RB: Well, we have another season to come and I'm aleady receiving email from fans wanting to know if Tigertxt is resuming. Interviews like this one are important for me to reveal the work and I guess it could be published on the Amber Nectar website or the paper fanzine. I would like to leave the community empowerment rhetoric and concentrate on the existing language of the fans (very male and uncompromising) and just maybe challenge it slightly at odd angles.

MF: I was wondering more whether, in the context of the networks and contacts that you operate in there was enough space and time given to talking through and learning from projects in a more collective and possibly recorded way.

RB: Not really, especially if its football-related because in the context you are referring to there is no real interest in this culture. I suppose a formal presentation of the project at some point could happen if I organised it, expecially at HTBA, but I need to resolve a few issues with Amber Nectar before that happens.

MF: But, following that, in what ways do you think texting allows conventionalised uses of language to be challenged or played with?

RB: You are working with a limited and simplified use of english.

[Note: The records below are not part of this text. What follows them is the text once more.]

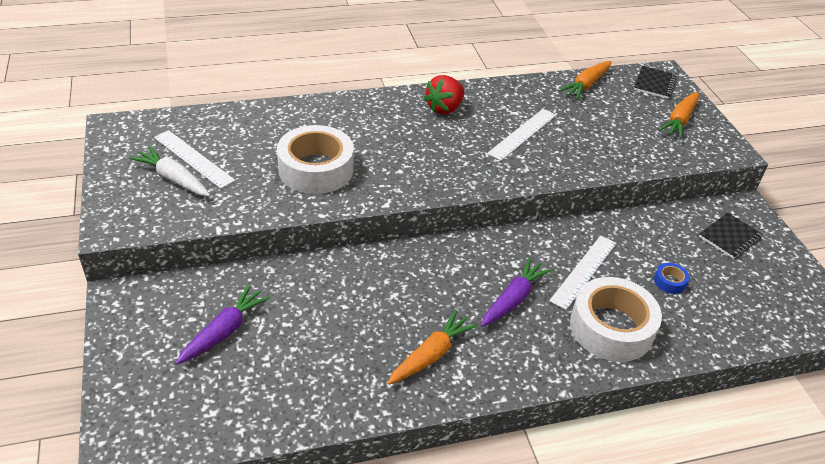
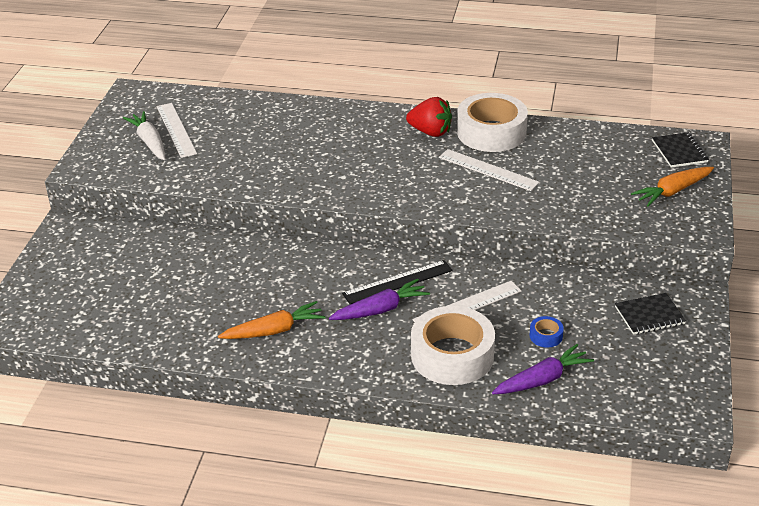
camera: 30 degrees right, 5 degrees down
purple carrot [176,285,270,365] -> purple carrot moved to [492,344,594,394]
white tape [277,125,354,194] -> white tape moved to [457,93,528,152]
red strawberry [424,75,464,114] -> red strawberry turned 135 degrees counterclockwise [406,97,452,137]
white ruler [487,109,556,161] -> white ruler turned 60 degrees clockwise [439,149,540,191]
orange carrot [559,61,611,100] -> none
black notebook [634,66,677,99] -> black notebook turned 60 degrees counterclockwise [652,132,709,168]
none -> black ruler [342,260,453,304]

You have to be sensitive to the existing linguistic codes of the target group i.e the Hull City FC fans. It's very specific, humour is needed, the right references etc. Thats why Les was doing most of the texting. But I like the idea of randomly dropping in 2 alien linguistic forms:- e.g hard social stats and intimate messages. But this might be too arty and disturbing for the linguistic order of things and be rejected by the Hull City fan fraternity. Still, we must all cope with rejection at times I suppose.

MF: I'd like to look at how the project is represented to those not in it. Obviously the primary focus is on the 'social sculpture' the the communicative dynamic that is opened up. But there's this other element, which how the work is then passed on in different circles and contexts. I'd like to thread this back to firstly, the way the work is related to the sponsoring institutions, and secondly, how this very lived network aesthetic that you work with shows itself outside of its immediate enactment.

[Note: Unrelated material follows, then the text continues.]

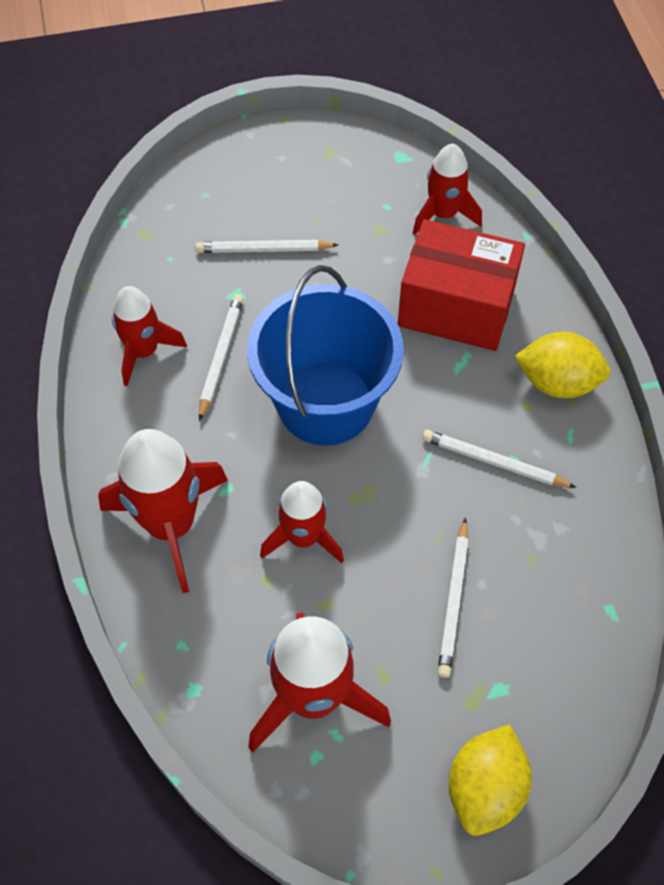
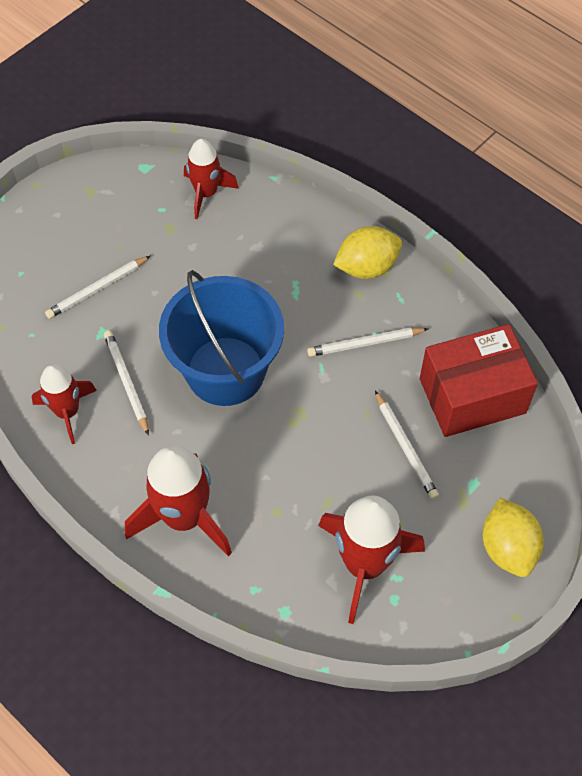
camera: 35 degrees left, 0 degrees up
red rocket [260,481,344,563] -> none
red box [398,219,525,351] -> red box moved to [420,324,538,437]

RB: For the institutions, it's: Documentation Documentation Documentation I 'm really rubbish at this. I don't have a good relationship with the camera. But really I needed to record myself giving out the flyers to queueing fans and capturing the posters displayed in pubs and street. I may have to stage it.

MF: For the other part?

RB: Then there's the archiving of all SMS texts. Which I like a lot, but I had to suggest this to Interactive Solutions before they realised it was an obvious thing to do. Publishing the archive on the web is even more appealing as an artist, but not if you're a commercial client which is who Interactive Solutions mainly deal with I suppose. In mediation and documention, network and process-based art takes on the form of a narrative, a story, a myth which is very important to look after and sustain. But this is hard work and doesn't get funded properly.